Top of EXERCISE INPUT

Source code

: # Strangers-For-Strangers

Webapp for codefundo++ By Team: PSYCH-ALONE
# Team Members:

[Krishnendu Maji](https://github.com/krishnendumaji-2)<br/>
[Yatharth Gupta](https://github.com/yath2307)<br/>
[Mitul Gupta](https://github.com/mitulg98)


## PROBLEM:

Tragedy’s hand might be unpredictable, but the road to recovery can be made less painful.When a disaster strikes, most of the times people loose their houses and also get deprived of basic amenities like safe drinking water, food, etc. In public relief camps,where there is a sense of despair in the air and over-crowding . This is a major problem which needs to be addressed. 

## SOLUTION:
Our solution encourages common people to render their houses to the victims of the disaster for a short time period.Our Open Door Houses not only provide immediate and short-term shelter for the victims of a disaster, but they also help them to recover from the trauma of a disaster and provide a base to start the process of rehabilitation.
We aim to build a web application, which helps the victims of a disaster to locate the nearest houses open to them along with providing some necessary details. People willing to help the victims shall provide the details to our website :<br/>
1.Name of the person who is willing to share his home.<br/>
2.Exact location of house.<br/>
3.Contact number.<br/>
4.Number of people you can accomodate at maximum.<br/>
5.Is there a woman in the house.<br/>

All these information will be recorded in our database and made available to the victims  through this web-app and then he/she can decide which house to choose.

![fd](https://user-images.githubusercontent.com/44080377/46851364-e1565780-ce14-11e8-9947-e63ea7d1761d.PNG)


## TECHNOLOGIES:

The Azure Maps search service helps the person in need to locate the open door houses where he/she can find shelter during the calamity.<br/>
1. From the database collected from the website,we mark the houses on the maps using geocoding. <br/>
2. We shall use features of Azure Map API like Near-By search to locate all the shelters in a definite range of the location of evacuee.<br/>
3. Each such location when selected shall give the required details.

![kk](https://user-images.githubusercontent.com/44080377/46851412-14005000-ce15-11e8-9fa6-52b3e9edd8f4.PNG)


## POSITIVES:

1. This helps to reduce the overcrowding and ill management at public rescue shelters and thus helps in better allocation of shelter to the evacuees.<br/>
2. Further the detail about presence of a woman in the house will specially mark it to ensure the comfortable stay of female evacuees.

Bottom of EXERCISE INPUT

WHAT YOU ARE ASKED TO DO
Lines containing the word "helps" are to be pulled from the records and copied.

FINAL ANSWER
We aim to build a web application, which helps the victims of a disaster to locate the nearest houses open to them along with providing some necessary details. People willing to help the victims shall provide the details to our website :<br/>
The Azure Maps search service helps the person in need to locate the open door houses where he/she can find shelter during the calamity.<br/>
1. This helps to reduce the overcrowding and ill management at public rescue shelters and thus helps in better allocation of shelter to the evacuees.<br/>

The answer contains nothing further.